> _INFORMATION PROVIDED_

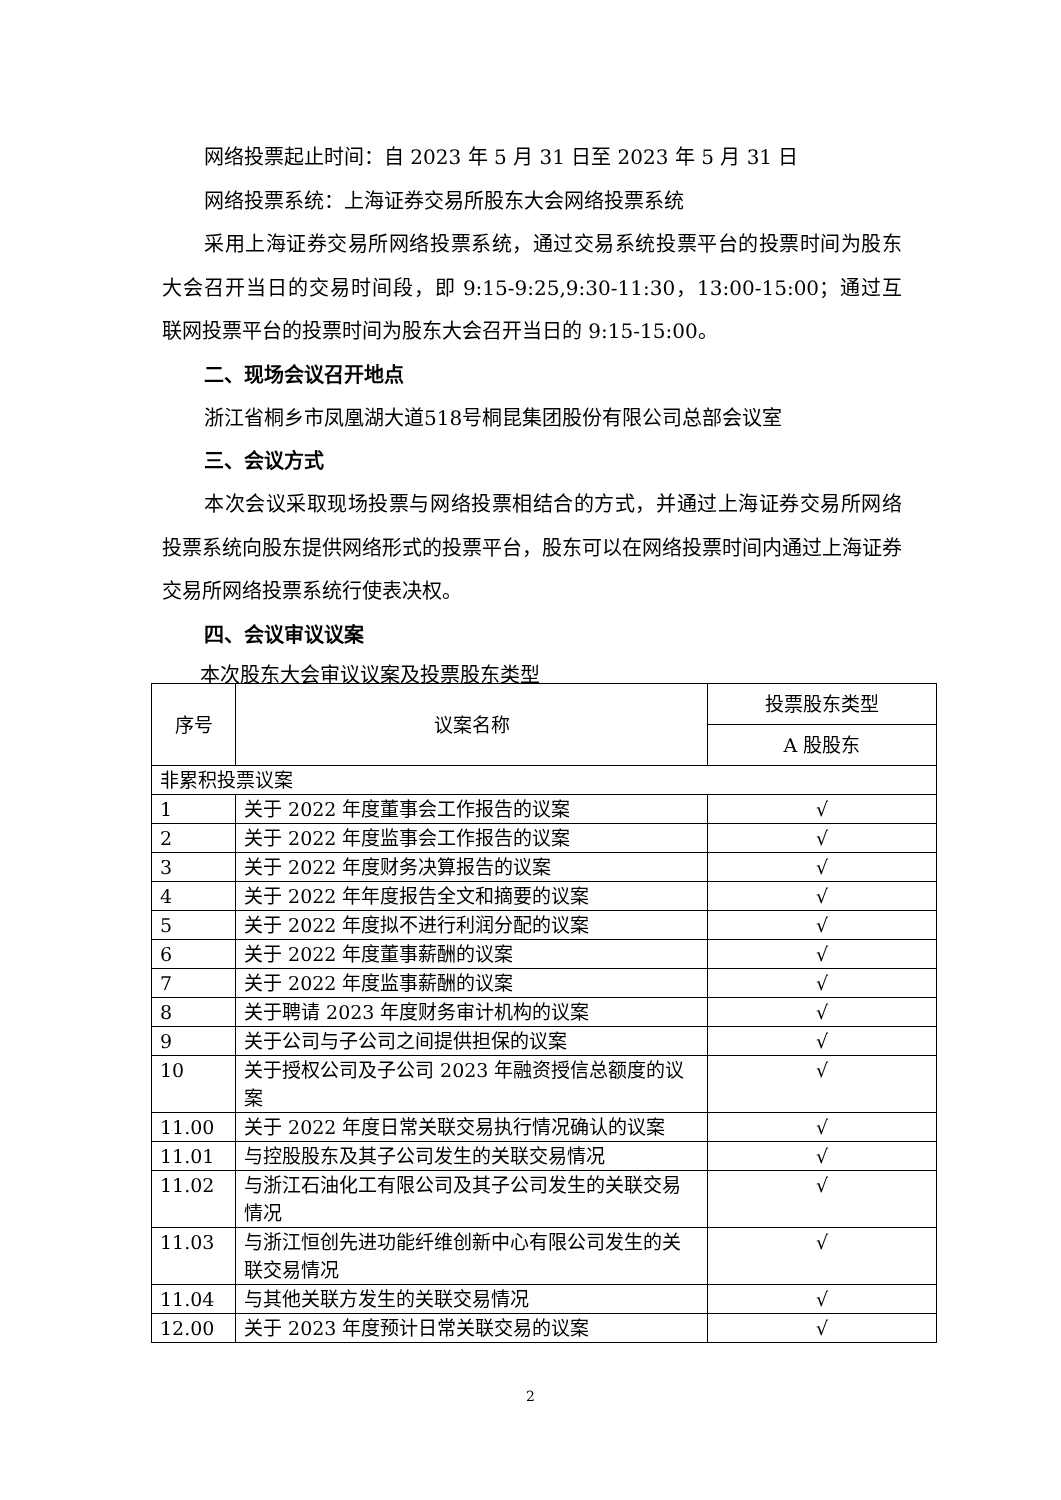网络投票起止时间：自 2023 年 5 月 31 日至 2023 年 5 月 31 日
网络投票系统：上海证券交易所股东大会网络投票系统
采用上海证券交易所网络投票系统，通过交易系统投票平台的投票时间为股东大会召开当日的交易时间段，即 9:15-9:25,9:30-11:30，13:00-15:00；通过互联网投票平台的投票时间为股东大会召开当日的 9:15-15:00。
二、现场会议召开地点
浙江省桐乡市凤凰湖大道518号桐昆集团股份有限公司总部会议室
三、会议方式
本次会议采取现场投票与网络投票相结合的方式，并通过上海证券交易所网络投票系统向股东提供网络形式的投票平台，股东可以在网络投票时间内通过上海证券交易所网络投票系统行使表决权。
四、会议审议议案
本次股东大会审议议案及投票股东类型
| 序号 | 议案名称 | 投票股东类型 |
| --- | --- | --- |
| | | A 股股东 |
| 非累积投票议案 | | |
| 1 | 关于 2022 年度董事会工作报告的议案 | √ |
| 2 | 关于 2022 年度监事会工作报告的议案 | √ |
| 3 | 关于 2022 年度财务决算报告的议案 | √ |
| 4 | 关于 2022 年年度报告全文和摘要的议案 | √ |
| 5 | 关于 2022 年度拟不进行利润分配的议案 | √ |
| 6 | 关于 2022 年度董事薪酬的议案 | √ |
| 7 | 关于 2022 年度监事薪酬的议案 | √ |
| 8 | 关于聘请 2023 年度财务审计机构的议案 | √ |
| 9 | 关于公司与子公司之间提供担保的议案 | √ |
| 10 | 关于授权公司及子公司 2023 年融资授信总额度的议案 | √ |
| 11.00 | 关于 2022 年度日常关联交易执行情况确认的议案 | √ |
| 11.01 | 与控股股东及其子公司发生的关联交易情况 | √ |
| 11.02 | 与浙江石油化工有限公司及其子公司发生的关联交易情况 | √ |
| 11.03 | 与浙江恒创先进功能纤维创新中心有限公司发生的关联交易情况 | √ |
| 11.04 | 与其他关联方发生的关联交易情况 | √ |
| 12.00 | 关于 2023 年度预计日常关联交易的议案 | √ |
2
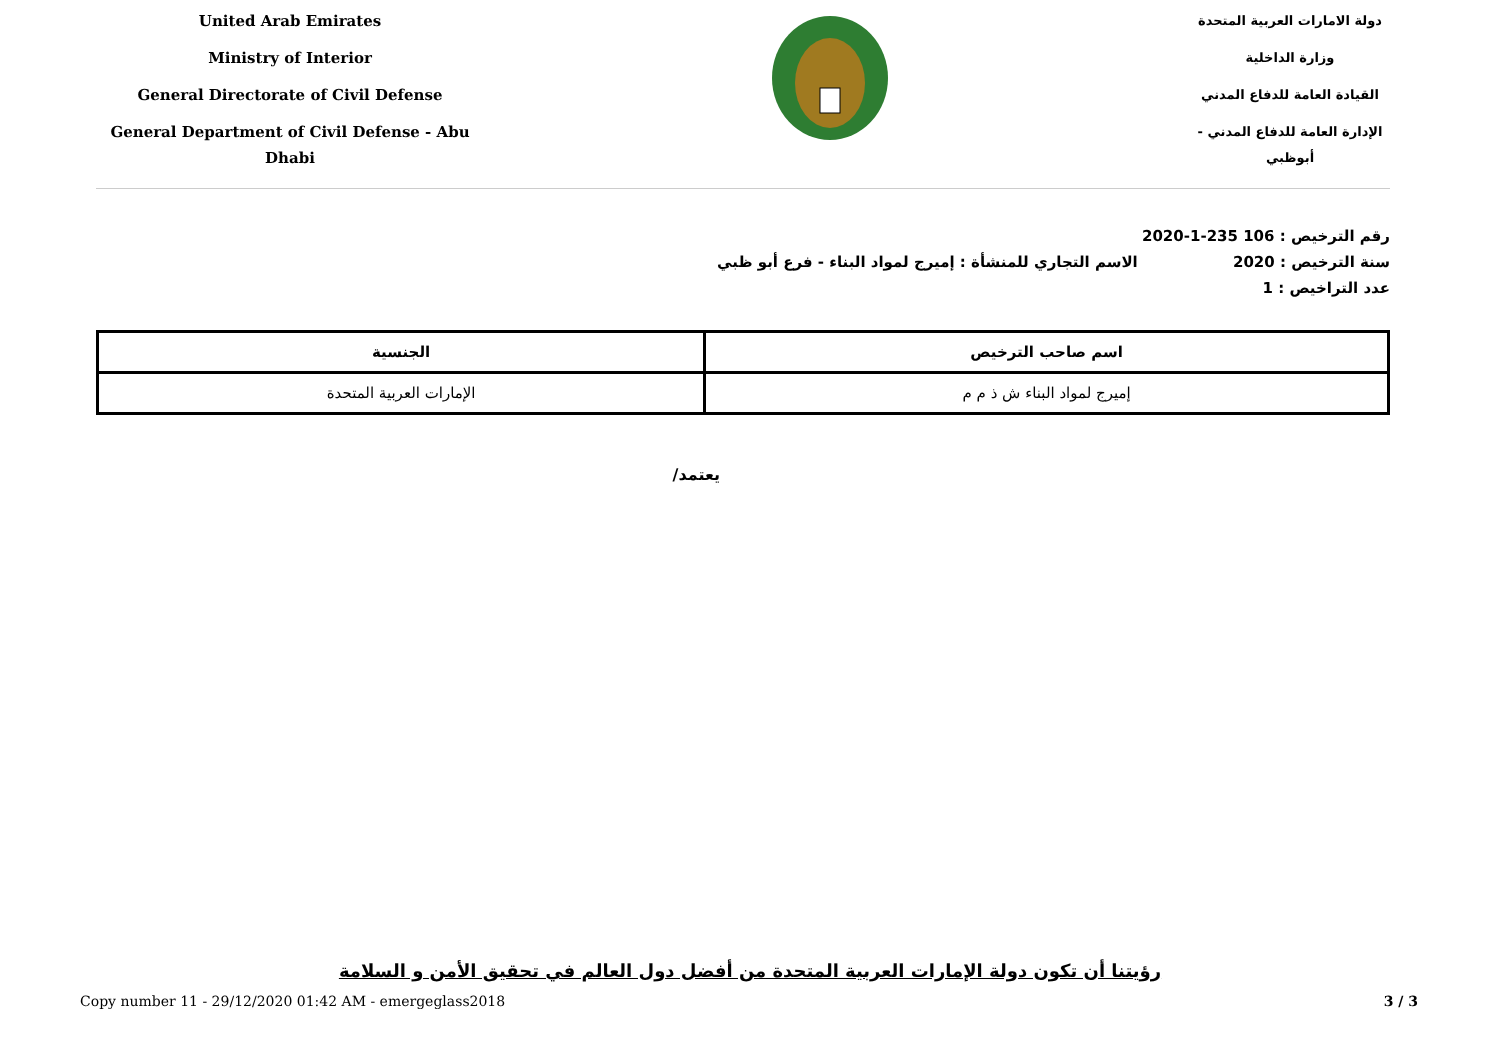United Arab Emirates
Ministry of Interior
General Directorate of Civil Defense
General Department of Civil Defense - Abu Dhabi
دولة الامارات العربية المتحدة
وزارة الداخلية
القيادة العامة للدفاع المدني
الإدارة العامة للدفاع المدني - أبوظبي
رقم الترخيص : 106 235-1-2020
سنة الترخيص : 2020 الاسم التجاري للمنشأة : إميرج لمواد البناء - فرع أبو ظبي
عدد التراخيص : 1
| اسم صاحب الترخيص | الجنسية |
| --- | --- |
| إميرج لمواد البناء ش ذ م م | الإمارات العربية المتحدة |
يعتمد/
رؤيتنا أن تكون دولة الإمارات العربية المتحدة من أفضل دول العالم في تحقيق الأمن و السلامة
Copy number 11 - 29/12/2020 01:42 AM - emergeglass2018 3 / 3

> _YOUR INSTRUCTIONS_
Every line above is to be returned exactly, with its pictures removed.

> _EXERCISE RESPONSE_
网络投票起止时间：自 2023 年 5 月 31 日至 2023 年 5 月 31 日
网络投票系统：上海证券交易所股东大会网络投票系统
采用上海证券交易所网络投票系统，通过交易系统投票平台的投票时间为股东大会召开当日的交易时间段，即 9:15-9:25,9:30-11:30，13:00-15:00；通过互联网投票平台的投票时间为股东大会召开当日的 9:15-15:00。
二、现场会议召开地点
浙江省桐乡市凤凰湖大道518号桐昆集团股份有限公司总部会议室
三、会议方式
本次会议采取现场投票与网络投票相结合的方式，并通过上海证券交易所网络投票系统向股东提供网络形式的投票平台，股东可以在网络投票时间内通过上海证券交易所网络投票系统行使表决权。
四、会议审议议案
本次股东大会审议议案及投票股东类型
| 序号 | 议案名称 | 投票股东类型 |
| --- | --- | --- |
| | | A 股股东 |
| 非累积投票议案 | | |
| 1 | 关于 2022 年度董事会工作报告的议案 | √ |
| 2 | 关于 2022 年度监事会工作报告的议案 | √ |
| 3 | 关于 2022 年度财务决算报告的议案 | √ |
| 4 | 关于 2022 年年度报告全文和摘要的议案 | √ |
| 5 | 关于 2022 年度拟不进行利润分配的议案 | √ |
| 6 | 关于 2022 年度董事薪酬的议案 | √ |
| 7 | 关于 2022 年度监事薪酬的议案 | √ |
| 8 | 关于聘请 2023 年度财务审计机构的议案 | √ |
| 9 | 关于公司与子公司之间提供担保的议案 | √ |
| 10 | 关于授权公司及子公司 2023 年融资授信总额度的议案 | √ |
| 11.00 | 关于 2022 年度日常关联交易执行情况确认的议案 | √ |
| 11.01 | 与控股股东及其子公司发生的关联交易情况 | √ |
| 11.02 | 与浙江石油化工有限公司及其子公司发生的关联交易情况 | √ |
| 11.03 | 与浙江恒创先进功能纤维创新中心有限公司发生的关联交易情况 | √ |
| 11.04 | 与其他关联方发生的关联交易情况 | √ |
| 12.00 | 关于 2023 年度预计日常关联交易的议案 | √ |
2
United Arab Emirates
Ministry of Interior
General Directorate of Civil Defense
General Department of Civil Defense - Abu Dhabi
دولة الامارات العربية المتحدة
وزارة الداخلية
القيادة العامة للدفاع المدني
الإدارة العامة للدفاع المدني - أبوظبي
رقم الترخيص : 106 235-1-2020
سنة الترخيص : 2020 الاسم التجاري للمنشأة : إميرج لمواد البناء - فرع أبو ظبي
عدد التراخيص : 1
| اسم صاحب الترخيص | الجنسية |
| --- | --- |
| إميرج لمواد البناء ش ذ م م | الإمارات العربية المتحدة |
يعتمد/
رؤيتنا أن تكون دولة الإمارات العربية المتحدة من أفضل دول العالم في تحقيق الأمن و السلامة
Copy number 11 - 29/12/2020 01:42 AM - emergeglass2018 3 / 3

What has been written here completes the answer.